Nevermore
The mind of man is capable of anything – because everything is in it.
Life is a state of mind.
In my world, the Grateful Dead don't exist.
It is interesting yet not surprising, in a culture suffused with the grandest ideas about human potential and life's possibilities, that few people ever learn what the human mind is capable of when it applies constraint. I'm not talking about self-discipline, which is about governing your intake of what is available. Rather, I mean constraining your view of what is available, permanently. It's such an alien thought that the distinction is even perhaps elusive. Self-discipline would be limiting yourself to one cupcake a week. What I'm talking about is creating a little personal world where cupcakes don't exist, where you never have to think about whether it's time for a cupcake because you're never going to eat another cupcake as long as you live. Seriously . . . no cupcakes ever again . . . ever . . . no matter what.
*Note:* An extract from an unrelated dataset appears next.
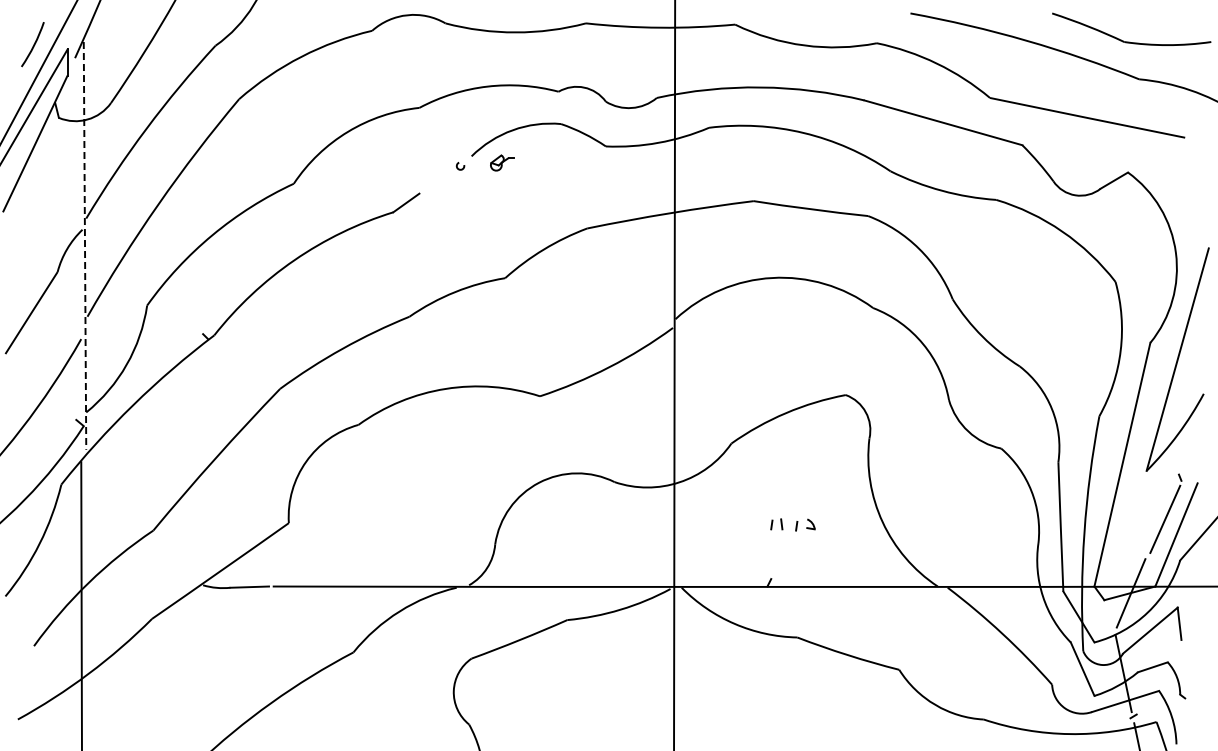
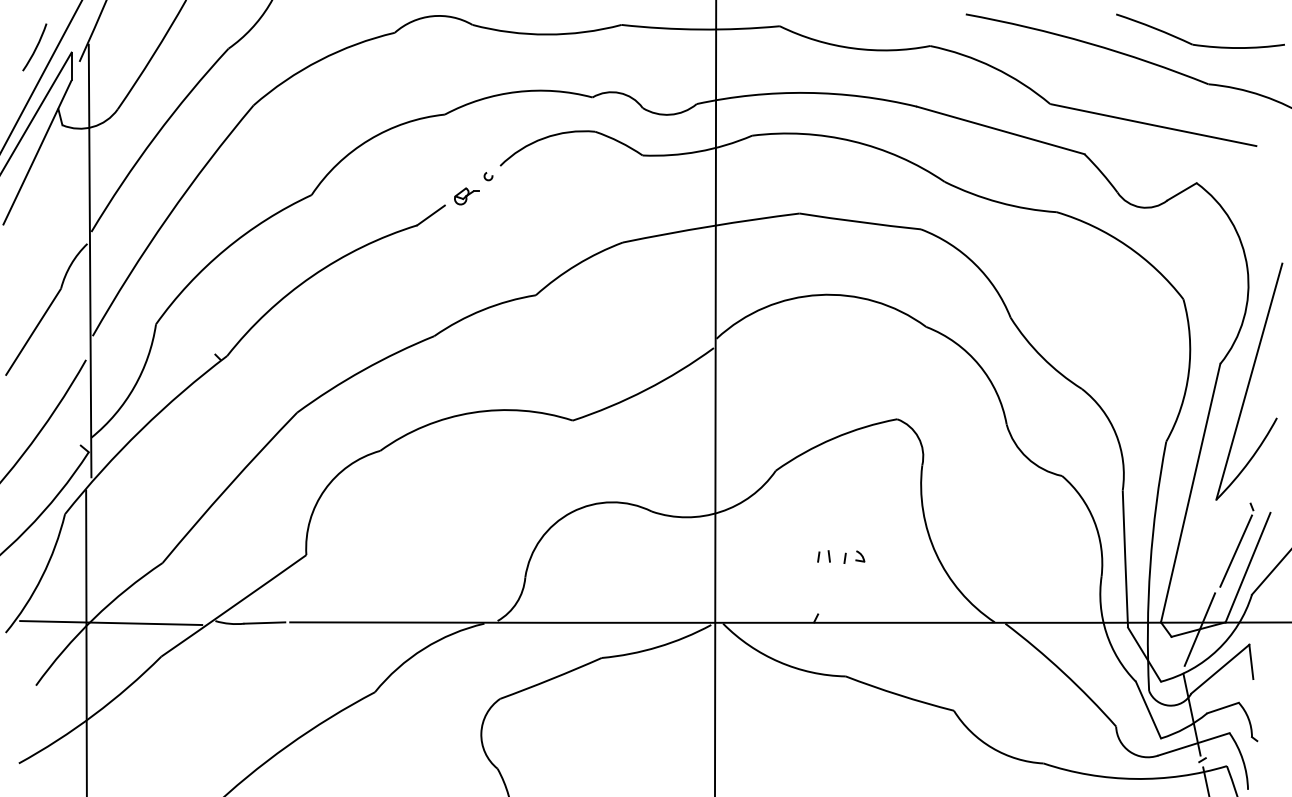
part: (502, 162) -> (467, 195), moved
line: (85, 245) -> (90, 260), dashed -> solid
line: (104, 587) -> (110, 623), added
My point isn't about cupcakes and it isn't about asceticism. It's about a kind of radical solution to problems that we aren't conditioned to even consider, even as we weigh solutions that are—objectively, physically, etc.—much more radical. All experience with self-discipline deceives you if you've never done something like this: all you know is how hard self-discipline is, and projecting those agonies and failures out forever seems not even worth considering. But if you can bring yourself to the settled idea that cupcakes are only in the past, only for other people, it can be very easy to maintain that state, much easier than holding out for the next cupcake. This is not self-discipline but a state of mind.
You need to pick your spots, of course. Cupcakes are tasty.